Variant	Mechanism	Use Case
Role Object	Separate role instances attached to entity	DDD, authorization
Trait/Mixin	Language-level composition	Scala traits, Ruby modules
RBAC	Roles with permissions matrix	Enterprise authorization
State Machine	Roles as states with transitions	Workflow engines

Best Practices

Keep the entity thin. The entity should only hold identity and role management.
Make roles stateful when needed. A CustomerRole can track loyalty points.
Audit role changes. Security and compliance often require role transition logs.
Avoid role overlap confusion. If two roles grant the same permission, document the resolution strategy.
Use value objects for role data. Immutable role data should not be mutated directly.

Common Mistakes

Using inheritance for roles. Employee extends Person does not allow a person to also be a customer.
God entity. The entity class accumulates fields for every possible role.
Role permission conflicts. Two roles grant conflicting permissions with no resolution rule.
Not cleaning up on role revocation. Resources held by a role should be released when revoked.
Storing role-specific data on the entity. Customer loyalty points belong in CustomerRole, not Person.

Real-World Examples

RBAC (Role-Based Access Control)

Enterprise systems assign users to roles (Admin, Editor, Viewer) rather than granting permissions directly. The Role Pattern is the implementation basis for RBAC.

DDD Aggregates

In Domain-Driven Design, a Person entity may hold Customer and Employee value objects as roles within a bounded context.

Game Characters

Game entities often have role components: WarriorRole, MerchantRole, QuestGiverRole that are attached to a base Character entity.

Frequently Asked Questions

Q: What is the difference between Role and Strategy?
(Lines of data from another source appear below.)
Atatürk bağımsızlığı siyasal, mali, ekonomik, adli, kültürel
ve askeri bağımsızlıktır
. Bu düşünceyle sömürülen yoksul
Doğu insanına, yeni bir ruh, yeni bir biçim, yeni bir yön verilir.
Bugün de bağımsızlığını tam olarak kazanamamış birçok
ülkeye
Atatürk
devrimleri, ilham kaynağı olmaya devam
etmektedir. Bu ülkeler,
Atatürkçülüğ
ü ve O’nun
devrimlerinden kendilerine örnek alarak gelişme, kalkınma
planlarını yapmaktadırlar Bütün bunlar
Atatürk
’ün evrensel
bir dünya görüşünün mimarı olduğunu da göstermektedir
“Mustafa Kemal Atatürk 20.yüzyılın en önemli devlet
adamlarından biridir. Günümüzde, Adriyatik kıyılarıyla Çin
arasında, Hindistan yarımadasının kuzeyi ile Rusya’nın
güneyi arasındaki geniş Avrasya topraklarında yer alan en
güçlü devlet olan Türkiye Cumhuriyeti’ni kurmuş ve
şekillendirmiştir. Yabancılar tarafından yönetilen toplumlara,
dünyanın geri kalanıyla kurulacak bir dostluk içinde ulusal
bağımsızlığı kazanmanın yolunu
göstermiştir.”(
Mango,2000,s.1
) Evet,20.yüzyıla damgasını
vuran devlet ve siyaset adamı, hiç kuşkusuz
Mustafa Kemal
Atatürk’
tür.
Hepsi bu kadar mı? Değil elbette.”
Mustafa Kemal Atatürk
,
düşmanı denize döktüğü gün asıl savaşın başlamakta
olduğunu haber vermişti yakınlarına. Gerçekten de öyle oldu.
A: Strategy swaps algorithmic behavior. Role swaps identity and capability. A person can have multiple roles simultaneously; typically only one strategy is active.

Q: Can an entity have multiple instances of the same role? A: Usually no (one employee role per person), but some domains allow it (multiple vendor contracts). Use a list if needed.

Q: How does this relate to RBAC? A: RBAC is the authorization application of the Role Pattern. RBAC adds a permission layer on top of role assignment.